Tuesday, August 19, 2014

EOG Resources, a Shale-Powered Growth Story, Continues to Impress

This article was originally published by TheStreet on August 11, 2014. 
NEW YORK (TheStreet) – EOG Resources (EOG_) has become one of the top U.S. oil producers on the back of the shale oil boom, and it just keeps getting better.  
Last Tuesday, the company posted stellar quarterly results, with another double-digit increase in production, that reaffirm its growth story. The company also increased its dividend by 34% following a 33% increase earlier in February. This shows the management’s confidence in the company’s future growth. So far, over the last 15 years, EOG increased its dividend at an average of 23% in each year.
EOG shares are up 29.3% this year, currently hovering near $108. The company’s shares could continue to go higher on the back of increasing production and potential for growth from outside its core positions at Eagle Ford in South Texas and Bakken formation in North Dakota.

That said, bargain hunters should wait for a sell-off before buying EOG stock. The company’s shares currently yield 0.62%, despite the big jump in dividends, considerably lower than the average yield of 1.7% in the industry, as per data compiled by Thomson Reuters. The company’s shares are also trading 24.5 times its trailing earnings for the past 12 months, twice as high as the industry’s average.
During its second quarter, EOG posted 7.1% increase in income from the same quarter last year to $706.3 million, thanks to increase higher production from Eagle Ford and Permian Basin shale formations in Texas.  The company’s revenue from sale of hydrocarbons increased by 27.2% to $3.37 billion on the back of 17% increase in production to 591,000 barrels of oil equivalents per day.
Excluding the impact of one-off items, EOG earnings increased by 38% from the same quarter last year to $1.45 a share, better than analysts’ expectations of $1.37 a share, as per data compiled by Thomson Reuters.
EOG Resources is the biggest producer and acreage holder at the prolific Eagle Ford formation, ahead of Pioneer Natural Resources (PXD_), ConocoPhillips (COP_), Murphy Oil(MRO_) and Devon Energy (DVN_).  
EOG Resources has risen to become one of the biggest American oil producers on the back of the shale oil and gas boom. The company, like its oil-focused peer Continental Resources(CLR_), has been one of the biggest beneficiaries of the shale revolution. However, unlike Continental Resources which is focused producing from just the Bakken formation, EOG has amassed significant acreage in five oil producing regions, including Eagle Ford and Bakken formation.

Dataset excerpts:
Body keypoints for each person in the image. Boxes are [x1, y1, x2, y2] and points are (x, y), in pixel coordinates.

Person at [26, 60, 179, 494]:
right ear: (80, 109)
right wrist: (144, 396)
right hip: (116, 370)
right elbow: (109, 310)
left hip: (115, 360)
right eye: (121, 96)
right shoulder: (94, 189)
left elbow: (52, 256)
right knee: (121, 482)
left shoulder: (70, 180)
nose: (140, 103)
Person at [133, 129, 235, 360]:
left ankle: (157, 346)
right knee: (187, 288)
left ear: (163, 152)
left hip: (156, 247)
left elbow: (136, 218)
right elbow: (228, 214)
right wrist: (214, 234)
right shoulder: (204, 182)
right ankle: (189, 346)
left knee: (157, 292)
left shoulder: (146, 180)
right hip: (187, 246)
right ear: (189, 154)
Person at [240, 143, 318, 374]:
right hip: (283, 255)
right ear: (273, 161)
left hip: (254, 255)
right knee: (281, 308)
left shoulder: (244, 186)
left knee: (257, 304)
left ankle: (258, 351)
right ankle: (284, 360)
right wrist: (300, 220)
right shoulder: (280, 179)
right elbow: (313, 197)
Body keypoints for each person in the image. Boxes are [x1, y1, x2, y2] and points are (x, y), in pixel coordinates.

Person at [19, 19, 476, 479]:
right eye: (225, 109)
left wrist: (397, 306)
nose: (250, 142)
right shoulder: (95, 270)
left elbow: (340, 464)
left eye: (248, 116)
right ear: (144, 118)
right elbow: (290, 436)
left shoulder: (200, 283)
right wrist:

* * *

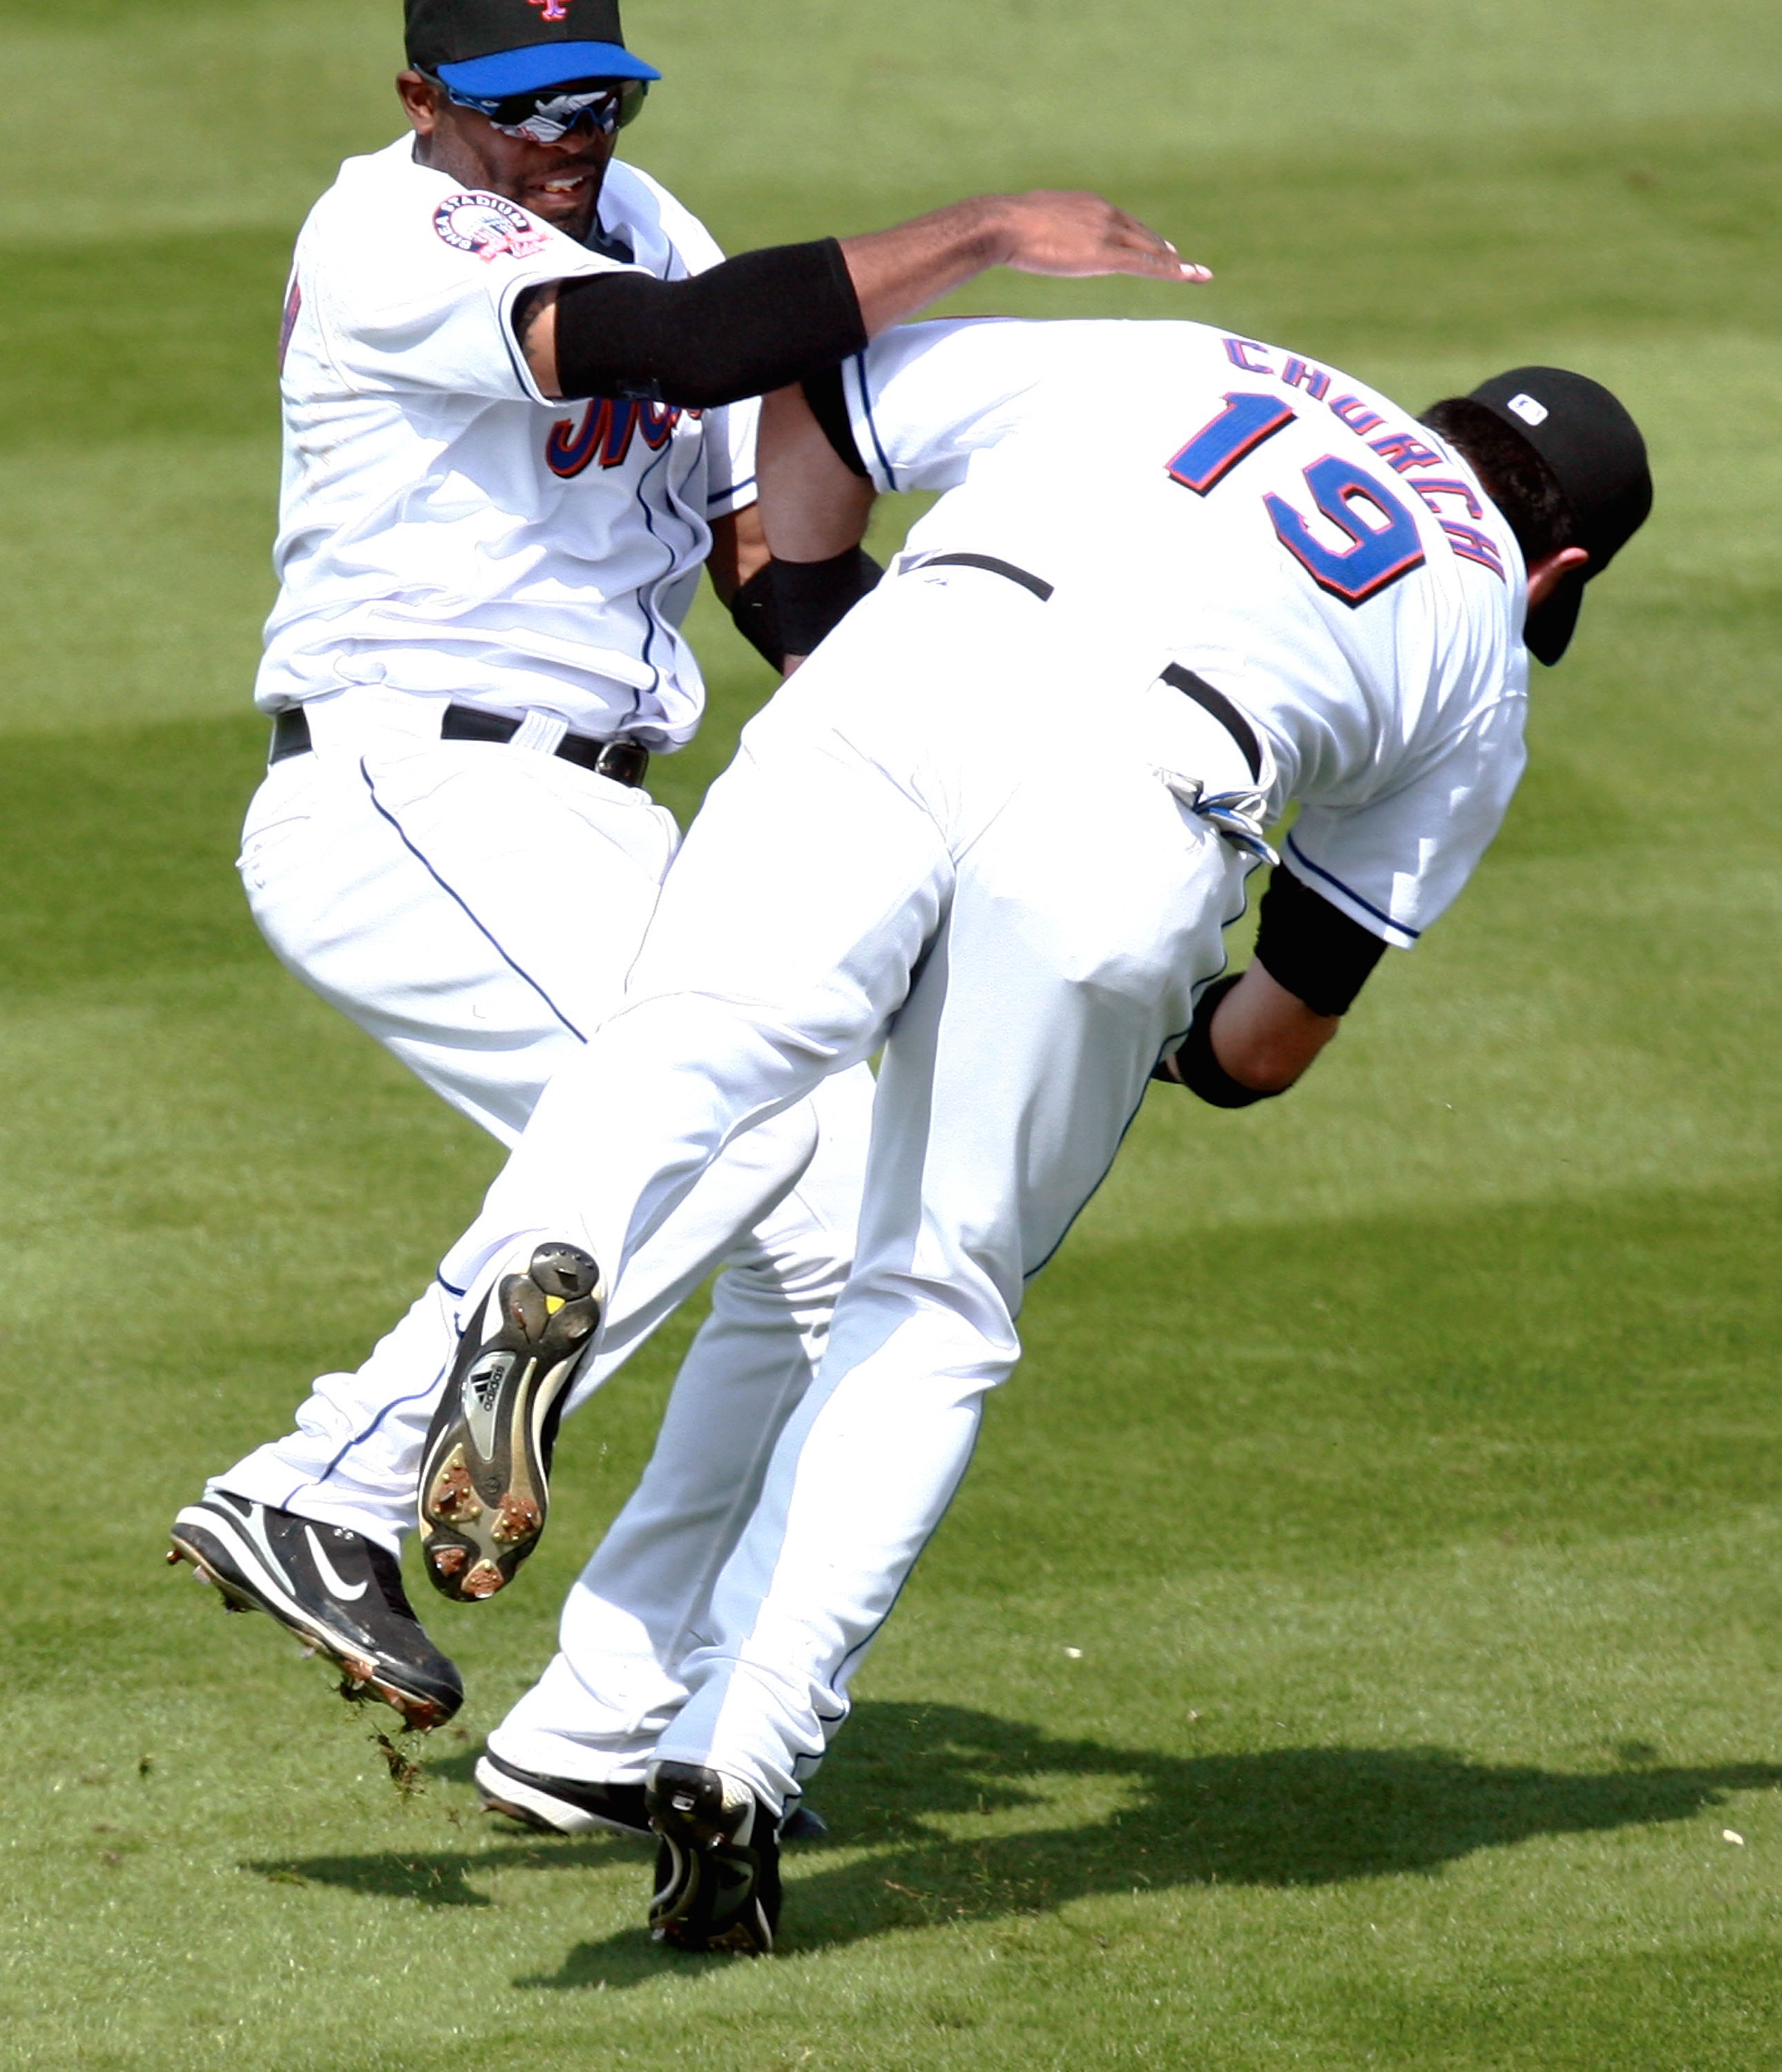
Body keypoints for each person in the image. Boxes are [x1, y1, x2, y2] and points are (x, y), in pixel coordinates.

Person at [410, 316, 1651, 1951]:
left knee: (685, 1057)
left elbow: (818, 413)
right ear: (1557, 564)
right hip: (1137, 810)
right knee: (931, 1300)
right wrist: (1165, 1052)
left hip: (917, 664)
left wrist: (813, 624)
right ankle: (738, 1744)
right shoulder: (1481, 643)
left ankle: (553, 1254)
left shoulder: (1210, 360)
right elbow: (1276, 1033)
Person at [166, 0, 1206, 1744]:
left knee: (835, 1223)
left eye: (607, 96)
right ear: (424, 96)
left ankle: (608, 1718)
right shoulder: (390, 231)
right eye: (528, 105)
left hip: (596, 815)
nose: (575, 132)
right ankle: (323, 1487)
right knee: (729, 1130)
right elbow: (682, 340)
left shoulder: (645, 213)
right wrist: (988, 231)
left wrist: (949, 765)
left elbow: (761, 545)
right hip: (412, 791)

→ What you need to do:
• A. Reproduce word for word the passage of the EOG Resources article that begins with the words containing "NEW YORK (TheStreet)" and ends with "in each year.".
• B. Which shale formations does the EOG Resources article mention by name?
• C. Go on with the article about EOG Resources from where it stops.
Those lines have nothing to do with the work here.

→ Numbered responses:
• A.
NEW YORK (TheStreet) – EOG Resources (EOG_) has become one of the top U.S. oil producers on the back of the shale oil boom, and it just keeps getting better.  
Last Tuesday, the company posted stellar quarterly results, with another double-digit increase in production, that reaffirm its growth story. The company also increased its dividend by 34% following a 33% increase earlier in February. This shows the management’s confidence in the company’s future growth. So far, over the last 15 years, EOG increased its dividend at an average of 23% in each year.

• B. Eagle Ford, Bakken, Permian Basin

• C.
During the earnings conference call, EOG talked about two new areas: the Leonard Shale andSecond Bone Spring Sand located on the company’s 73,000 net acres spread across Texas and New Mexico. Although these two plays, part of the larger Permian Basin, haven’t made any significant contribution to the company’s production, EOG believes that they can fuel the company’s growth in the long term. EOG is currently evaluating these assets but initial test results have been positive.
EOG's crude oil production has been rising steadily over the last couple of years, from 55,000 barrels a day to 220,000 b/d between 2009 and 2013. As a result, EOG has become the biggest producer in the Lower 48 States, ahead of its bigger rivals Occidental Petroleum (OXY_) andChevron (CVX_) that managed between little to no growth in the corresponding period.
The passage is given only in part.